¿Qué espera uno de Benidorm en temporada baja? Quizá aquello pudiera ser una bacanal, o a lo mejor era un oasis paradisiaco. Intenté ir sin expectativas ni ideas preconcebidas, relativamente abierto a todo aquello que pudiera suceder, como un verdadero periodista gonzo.

El razonamiento que me llevó a Benidorm a asistir a las clasificaciones españolas al festival de Eurovisión todavía está algo difuso hoy, un día después de haber regresado, y con la victoria de Blanca Paloma copando todas las portadas. Por una parte, no me apetecía demasiado quedarme sólo en casa; por otra, el observador pasivo en mí quería tener la oportunidad de presenciar la locura ya no solo del eurofan promedio, si no del guiri de Febrero, que tenía que ser un espécimen curioso. Y, en última instancia, una labor de scouting por motivos que no vienen al caso, me compelía a subirme al carro. Total, setenta euros tuvieron la culpa.

¿Qué espera uno de Benidorm en temporada baja? Quizá aquello pudiera ser una bacanal constante, en la que da igual la época del año que ingleses en diversos estados de descomposición orinan a placer por donde pasen. O a lo mejor era un oasis paradisiaco, disfrutando sus últimos momentos de quietud antes de que llegue la marabunta. Intenté ir sin expectativas ni ideas preconcebidas, relativamente abierto a todo aquello que pudiera suceder, como un verdadero periodista gonzo.

Al final yo era el "más uno", porque el resto de personas que conformaban lo que se puede llamar mi "grupo" son, quién más y quién menos, euromaníacas de alto rango, de las de ver la preselección de Estonia y ser capaces de hablar sobre cada minucioso detalle de los dieciocho participantes que tendríamos el placer de presenciar durante horas y horas. Se imprimieron camisetas ad hoc, se reservó el alojamiento con meses y meses de antelación, antes de que se anunciara siquiera quien iba a cantar, se creó una exhaustiva playlist para repasar los temas e ir con el trabajo bien hecho antes de la gala, se mantuvo el ojo avizor para cualquier noticia proveniente de los ensayos... No se puede acusar a nadie de no tomárselo en serio, aunque tampoco se puede decir que el entusiasmo se me contagiara de una manera equiparable. Uno aguanta hasta donde puede.

+-------+

• **LA TAREA**
Indica, por favor, si cada afirmación coincide con la crónica sobre Benidorm, respondiendo sí o no y citando las palabras del texto que lo deciden: (a) Quien escribe fue a Benidorm para asistir a las clasificaciones españolas de Eurovisión. (b) El alojamiento se reservó después de anunciarse quién iba a cantar. (c) El entusiasmo del grupo se le contagió a quien escribe en igual medida.

+-------+

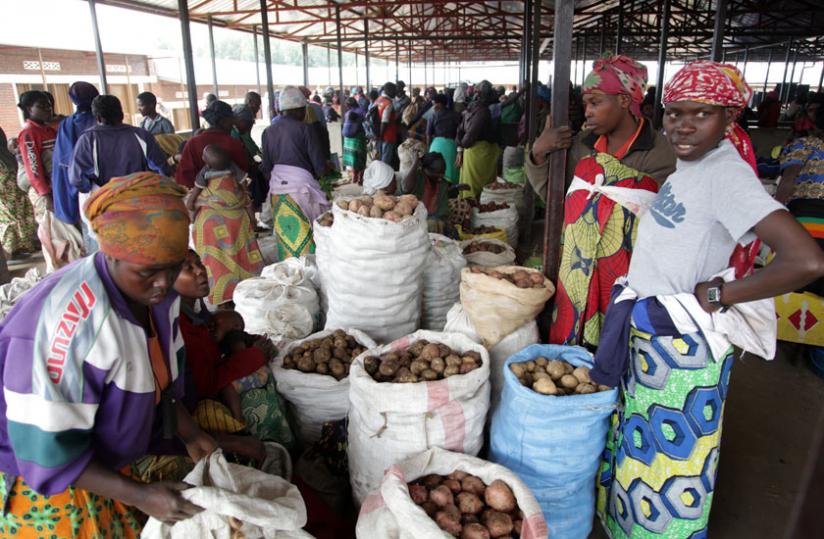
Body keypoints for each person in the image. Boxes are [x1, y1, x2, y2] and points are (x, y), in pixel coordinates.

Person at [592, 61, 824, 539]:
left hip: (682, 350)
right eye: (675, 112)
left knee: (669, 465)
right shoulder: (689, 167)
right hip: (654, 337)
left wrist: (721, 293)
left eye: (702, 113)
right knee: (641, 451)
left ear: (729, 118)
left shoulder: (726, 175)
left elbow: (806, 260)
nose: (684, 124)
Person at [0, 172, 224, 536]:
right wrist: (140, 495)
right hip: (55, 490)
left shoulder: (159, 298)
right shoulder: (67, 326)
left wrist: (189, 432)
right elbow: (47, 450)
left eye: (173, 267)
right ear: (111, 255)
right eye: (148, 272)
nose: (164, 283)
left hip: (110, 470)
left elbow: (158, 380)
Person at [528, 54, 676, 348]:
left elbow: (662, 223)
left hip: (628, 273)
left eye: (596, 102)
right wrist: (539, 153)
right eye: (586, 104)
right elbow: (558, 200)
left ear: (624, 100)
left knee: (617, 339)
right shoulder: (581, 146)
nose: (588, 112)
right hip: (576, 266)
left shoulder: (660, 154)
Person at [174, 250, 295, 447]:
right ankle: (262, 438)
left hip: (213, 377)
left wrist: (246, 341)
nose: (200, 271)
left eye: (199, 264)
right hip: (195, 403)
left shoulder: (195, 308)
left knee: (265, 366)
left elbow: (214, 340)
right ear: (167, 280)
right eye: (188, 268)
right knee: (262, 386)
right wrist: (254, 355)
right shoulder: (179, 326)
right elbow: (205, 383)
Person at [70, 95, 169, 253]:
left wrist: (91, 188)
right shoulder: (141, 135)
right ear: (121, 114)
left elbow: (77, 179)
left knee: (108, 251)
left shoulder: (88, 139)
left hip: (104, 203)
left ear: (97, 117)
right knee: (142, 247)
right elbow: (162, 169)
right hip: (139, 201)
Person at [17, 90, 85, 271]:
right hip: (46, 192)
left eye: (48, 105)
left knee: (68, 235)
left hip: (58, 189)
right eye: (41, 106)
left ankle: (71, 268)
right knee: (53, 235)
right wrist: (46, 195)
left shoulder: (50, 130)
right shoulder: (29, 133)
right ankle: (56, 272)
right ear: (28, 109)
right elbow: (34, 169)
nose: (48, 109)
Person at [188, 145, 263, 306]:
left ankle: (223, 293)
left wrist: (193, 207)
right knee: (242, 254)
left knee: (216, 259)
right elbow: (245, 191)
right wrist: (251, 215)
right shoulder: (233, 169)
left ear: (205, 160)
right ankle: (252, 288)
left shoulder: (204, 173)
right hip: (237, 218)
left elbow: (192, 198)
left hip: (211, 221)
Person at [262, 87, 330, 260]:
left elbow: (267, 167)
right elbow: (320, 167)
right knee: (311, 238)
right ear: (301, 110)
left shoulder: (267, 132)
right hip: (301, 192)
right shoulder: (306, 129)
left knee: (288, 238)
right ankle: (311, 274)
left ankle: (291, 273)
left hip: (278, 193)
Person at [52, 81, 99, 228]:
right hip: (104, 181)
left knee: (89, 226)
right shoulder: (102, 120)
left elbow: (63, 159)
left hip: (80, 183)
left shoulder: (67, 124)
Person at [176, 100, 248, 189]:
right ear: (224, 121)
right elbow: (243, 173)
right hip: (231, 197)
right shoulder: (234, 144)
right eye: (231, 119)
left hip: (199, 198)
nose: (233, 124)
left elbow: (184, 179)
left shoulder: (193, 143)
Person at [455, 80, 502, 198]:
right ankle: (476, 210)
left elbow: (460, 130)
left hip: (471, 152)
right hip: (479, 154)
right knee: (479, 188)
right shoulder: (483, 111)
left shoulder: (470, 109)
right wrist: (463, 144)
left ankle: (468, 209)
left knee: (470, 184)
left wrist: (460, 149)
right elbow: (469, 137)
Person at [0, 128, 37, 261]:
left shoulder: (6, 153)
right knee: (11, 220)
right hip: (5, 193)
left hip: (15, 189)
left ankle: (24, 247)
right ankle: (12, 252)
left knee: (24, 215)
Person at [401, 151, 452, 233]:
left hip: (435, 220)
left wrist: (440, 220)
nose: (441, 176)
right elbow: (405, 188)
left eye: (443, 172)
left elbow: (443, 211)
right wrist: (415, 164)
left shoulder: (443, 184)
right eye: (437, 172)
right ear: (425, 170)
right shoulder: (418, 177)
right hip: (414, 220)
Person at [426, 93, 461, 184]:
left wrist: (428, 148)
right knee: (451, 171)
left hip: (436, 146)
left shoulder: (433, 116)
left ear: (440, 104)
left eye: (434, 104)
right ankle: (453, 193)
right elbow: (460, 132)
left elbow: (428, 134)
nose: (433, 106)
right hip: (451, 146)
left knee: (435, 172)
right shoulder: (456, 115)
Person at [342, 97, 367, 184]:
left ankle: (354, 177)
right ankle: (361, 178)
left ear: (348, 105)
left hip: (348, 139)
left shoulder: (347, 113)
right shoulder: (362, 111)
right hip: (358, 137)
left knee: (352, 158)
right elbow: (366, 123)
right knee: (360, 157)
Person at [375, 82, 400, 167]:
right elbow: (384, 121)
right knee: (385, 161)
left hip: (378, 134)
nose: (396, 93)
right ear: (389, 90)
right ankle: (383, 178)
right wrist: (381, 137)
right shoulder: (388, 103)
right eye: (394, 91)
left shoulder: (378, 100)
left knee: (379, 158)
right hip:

+-------+

• **TAREA RESUELTA**
(a) Sí: «me llevó a Benidorm a asistir a las clasificaciones españolas al festival de Eurovisión».
(b) No: «se reservó el alojamiento con meses y meses de antelación, antes de que se anunciara siquiera quien iba a cantar».
(c) No: «tampoco se puede decir que el entusiasmo se me contagiara de una manera equiparable».